In terms of bookings, MGM says room occupancy was mostly contained in September, with occupancy rate for the month at 88%. This was down from 93% in September 2022.

In addition, MGM notes that it incurred less than $10m in one-time expenses in Q3 related to the cyberattack. These included technology consulting services, legal fees and expenses of other third-party advisors.

However, MGM adds that it is still unsure as to the full financial impact of the incident.

“Although the company currently believes that its cybersecurity insurance will be sufficient to cover the financial impact to its business as a result of the operational disruptions, the one-time expenses described above and future expenses, the full scope of the costs and related impacts of this issue has not been determined,” MGM said.

“Based on the ongoing investigation, the company believes that the unauthorised third-party activity is contained at this time.”

MGM pledges to support customers

In a further update, MGM has revealed the type of information that was stolen during the attack. This includes the name, contact information, gender, date of birth and driver’s licence number of some customers.

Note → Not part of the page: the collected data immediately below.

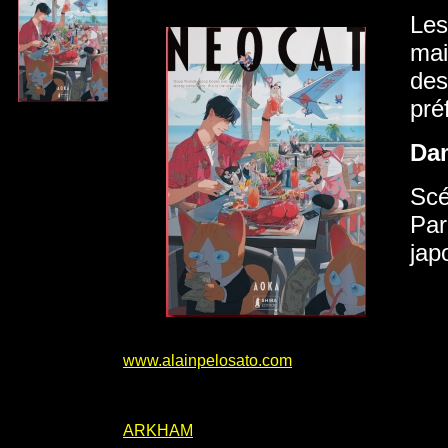
Les
mai
des
pré
Da
Scé
Par
jap
www.alainpelosato.com
ARKHAM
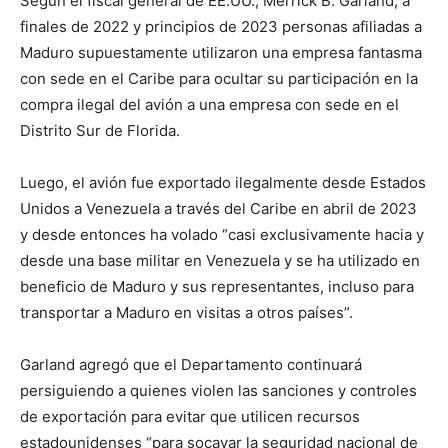
Según el fiscal general de EE.UU., Merrick B. Garland, a
finales de 2022 y principios de 2023 personas afiliadas a
Maduro supuestamente utilizaron una empresa fantasma
con sede en el Caribe para ocultar su participación en la
compra ilegal del avión a una empresa con sede en el
Distrito Sur de Florida.
Luego, el avión fue exportado ilegalmente desde Estados
Unidos a Venezuela a través del Caribe en abril de 2023
y desde entonces ha volado “casi exclusivamente hacia y
desde una base militar en Venezuela y se ha utilizado en
beneficio de Maduro y sus representantes, incluso para
transportar a Maduro en visitas a otros países”.
Garland agregó que el Departamento continuará
persiguiendo a quienes violen las sanciones y controles
de exportación para evitar que utilicen recursos
estadounidenses “para socavar la seguridad nacional de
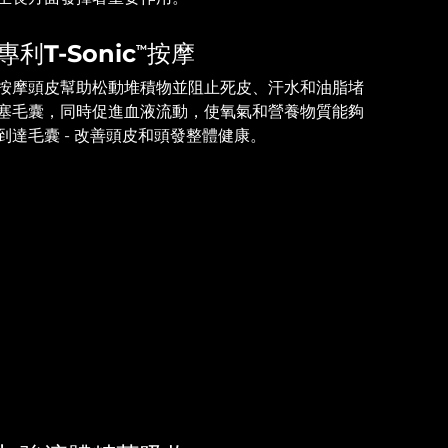
專利T-Sonic
按摩
TM
按摩頭皮幫助松動堆積物並阻止死皮、汗水和油脂堵
塞毛囊，同時促進血液流動，使氧氣和營養物質能夠
到達毛囊 - 改善頭皮和頭發整體健康。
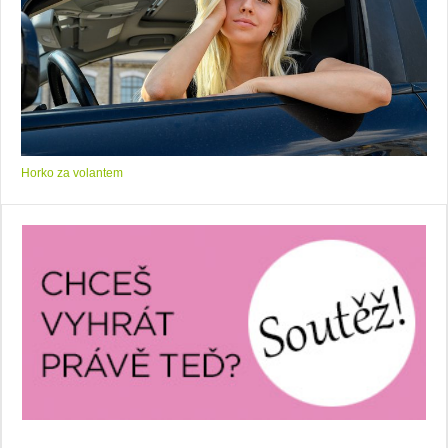
Horko za volantem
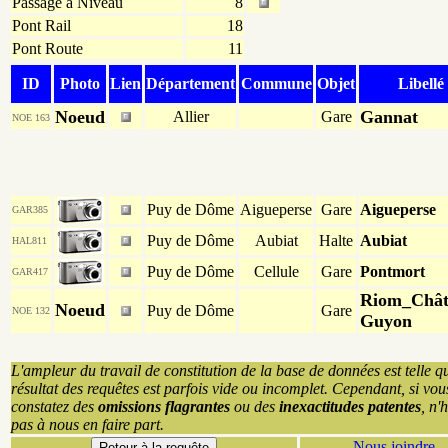
Passage à Niveau
8
Pont Rail
18
Pont Route
11
ID
Photo
Lien
Département
Commune
Objet
Libellé
Noeud
Gannat
Allier
Gare
NOE 163
Puy de Dôme
Aigueperse
Gare
Aigueperse
GAR385
Puy de Dôme
Aubiat
Halte
Aubiat
HAL811
Puy de Dôme
Cellule
Gare
Pontmort
GAR417
Riom_Chât
Noeud
Puy de Dôme
Gare
NOE 132
Guyon
L'ampleur du travail de constitution de la base de données est telle q
résultat des requêtes est parfois vide ou incomplet. Cependant, si vou
constatez des
omissions flagrantes
ou des
inexactitudes patentes
, n'
pas à nous en faire part.
Nous joindre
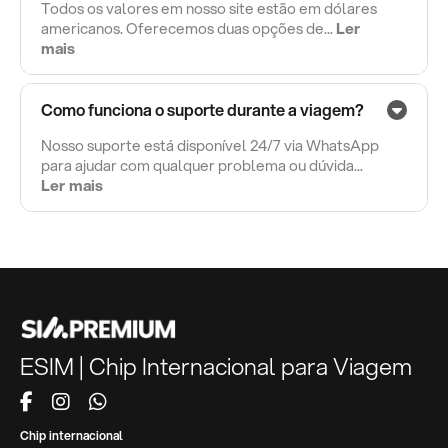
Todos os valores em nosso site estão em dólares
americanos. Oferecemos duas opções de...
Ler
mais
Como funciona o suporte durante a viagem?
Nosso suporte está disponível 24/7 via WhatsApp
para ajudar com qualquer problema ou dúvida...
Ler mais
ESIM | Chip Internacional para Viagem
Chip internacional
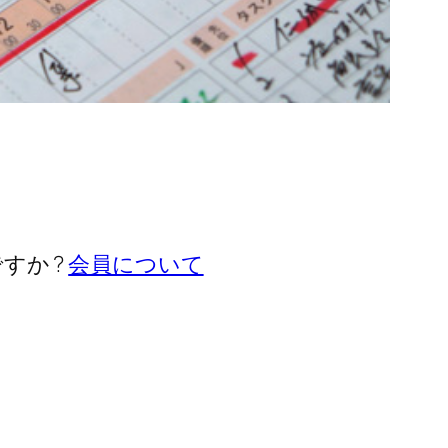
すか ?
会員について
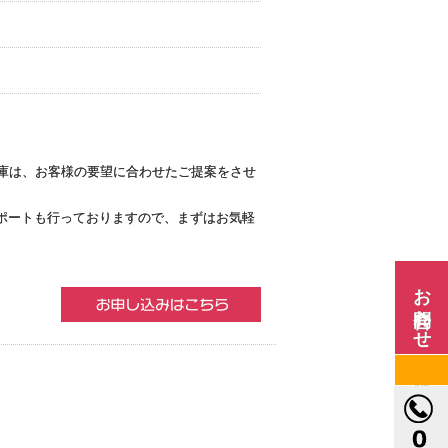
倉庫は、お客様の要望に合わせたご提案をさせ
ポートも行っておりますので、まずはお気軽
お問合わせ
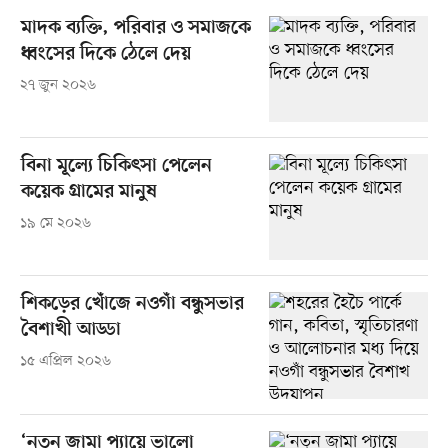
মাদক ব্যক্তি, পরিবার ও সমাজকে
ধ্বংসের দিকে ঠেলে দেয়
২৭ জুন ২০২৬
বিনা মূল্যে চিকিৎসা পেলেন
কয়েক গ্রামের মানুষ
১৯ মে ২০২৬
শিকড়ের খোঁজে নওগাঁ বন্ধুসভার
বৈশাখী আড্ডা
১৫ এপ্রিল ২০২৬
‘নতুন জামা প্যায়ে ভালো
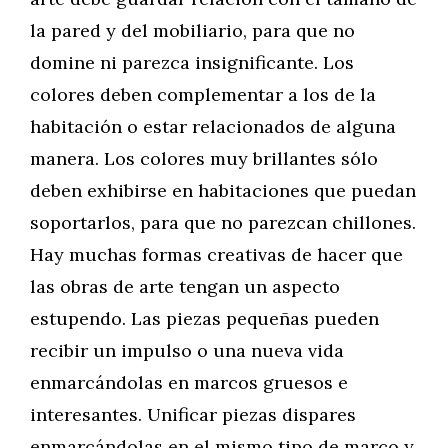
la pared y del mobiliario, para que no
domine ni parezca insignificante. Los
colores deben complementar a los de la
habitación o estar relacionados de alguna
manera. Los colores muy brillantes sólo
deben exhibirse en habitaciones que puedan
soportarlos, para que no parezcan chillones.
Hay muchas formas creativas de hacer que
las obras de arte tengan un aspecto
estupendo. Las piezas pequeñas pueden
recibir un impulso o una nueva vida
enmarcándolas en marcos gruesos e
interesantes. Unificar piezas dispares
enmarcándolas en el mismo tipo de marco y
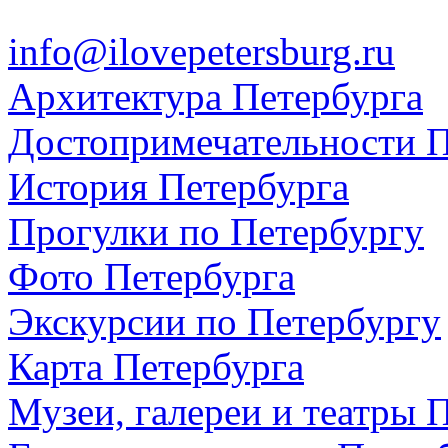
info@ilovepetersburg.ru
Архитектура Петербурга
Достопримечательности П
История Петербурга
Прогулки по Петербургу
Фото Петербурга
Экскурсии по Петербургу
Карта Петербурга
Музеи, галереи и театры 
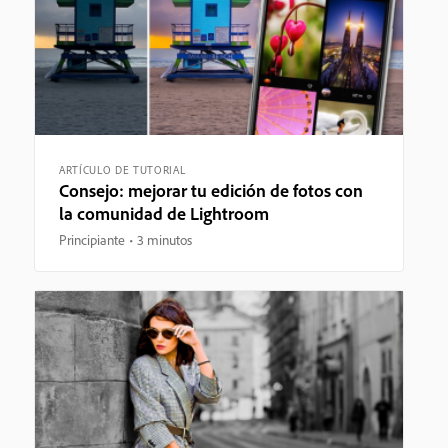
ARTÍCULO DE TUTORIAL
Consejo: mejorar tu edición de fotos con
la comunidad de Lightroom
Principiante
3 minutos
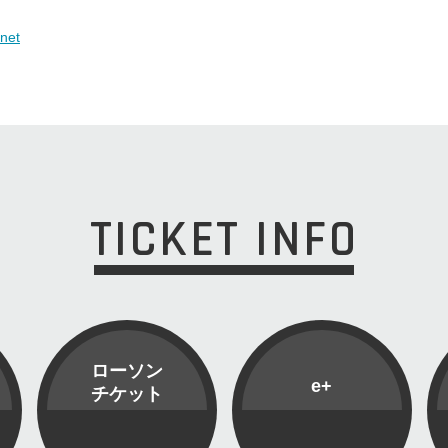
anet
TICKET INFO
ローソン
e+
チケット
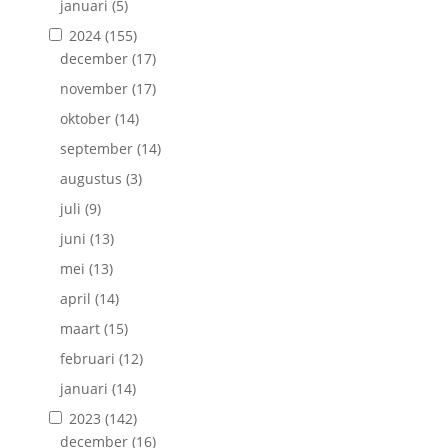
januari
(5)
2024
(155)
december
(17)
november
(17)
oktober
(14)
september
(14)
augustus
(3)
juli
(9)
juni
(13)
mei
(13)
april
(14)
maart
(15)
februari
(12)
januari
(14)
2023
(142)
december
(16)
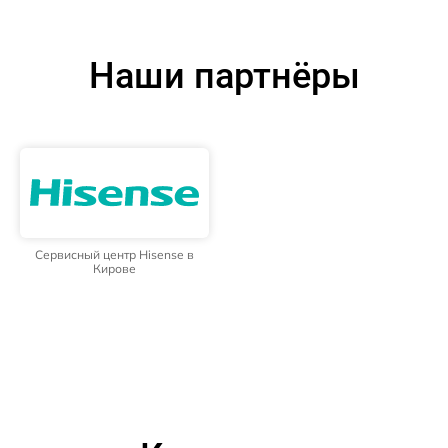
Наши партнёры
Сервисный центр Hisense в
Кирове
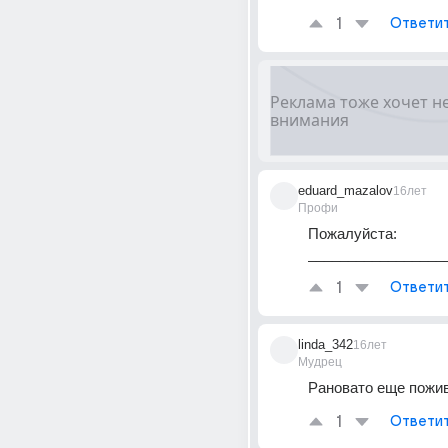
1
Ответи
eduard_mazalov
16лет
Профи
Пожалуйста: 
_________________
1
Ответи
linda_342
16лет
Мудрец
Рановато еще пожив
1
Ответи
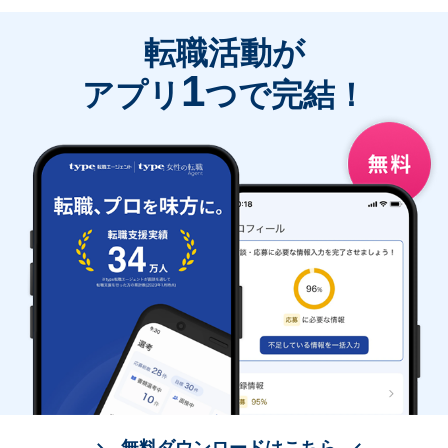
転職活動が
1
アプリ
つで完結！
無料ダウンロードはこちら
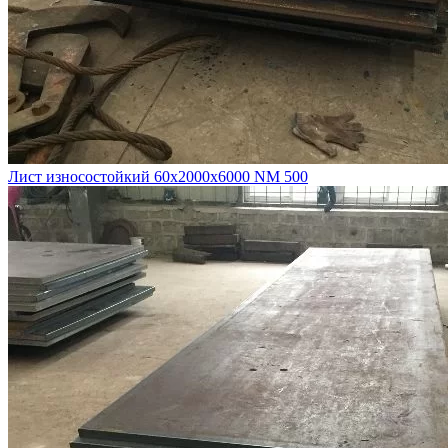
Лист износостойкий 60х2000х6000 NM 500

MGM also says for a limited number of players, social security number and passport number was also affected. It adds that the types of impacted information varied by individual.

However, MGM stressed that it does not believe player passwords, bank account numbers or payment card information was affected.

Soon after learning of the cyberattack, MGM took steps to protect its systems and data, including shutting down certain systems. It also launched an investigation with the assistance of cybersecurity experts and continues to coordinate with law enforcement over the case.

MGM is now in the process of notifying impacted customers and has arranged to provide those customers with credit monitoring and identity protection services free of charge.

“MGM Resorts takes the security of its systems and data very seriously and has put in place additional safeguards to further protect its systems,” MGM said.

A hacker group called Scattered Spider, reportedly part of a ransomware collective, is claiming responsibility for the breach.

Scattered Spider said it launched ransomware attacks across MGM’s systems. The group also threatened further attacks on MGM’s infrastructure if MGM failed to meet payment demands.

Caesars also hit by cyberattack

In the days after MGM was hit by the cyberattack, Caesars Entertainment also reported a similar issue. In a filing with the Securities and Exchange Commission on 14 September, the operator said its loyalty programme was compromised.

Following an investigation, it was revealed attackers obtained customer data including a copy of Caesars’ loyalty programme database. This database detailed the driver’s licence numbers and social security numbers of various loyalty programme members.

Caesars added that its customer-facing facets, such as Caesars Entertainment locations and mobile gaming apps, were unaffected by the attack.

Sources reported in the media that Caesars paid tens of millions of dollars in ransom to the cyberattackers. It is understood that MGM did not pay any ransom after its attack.

FBI says Lazarus Group responsible for Stake.com attack

Also in September, cryptocurrency online sportsbook and casino Stake.com was hit by a series of unauthorised transfers. Stake.com identified issues related to Ethereum, Polygon and the Binance Smart Chain. The FBI confirmed earlier reports that $41.0m worth of cryptocurrency was impacted.

The FBI later identified cybercrime organisation Lazarus Group as the party responsible. It also confirmed earlier reports that $41.0m worth of cryptocurrency was impacted.

Also known as APT38, Lazarus Group is affiliated with Democratic People’s Republic of Korea (DPRK).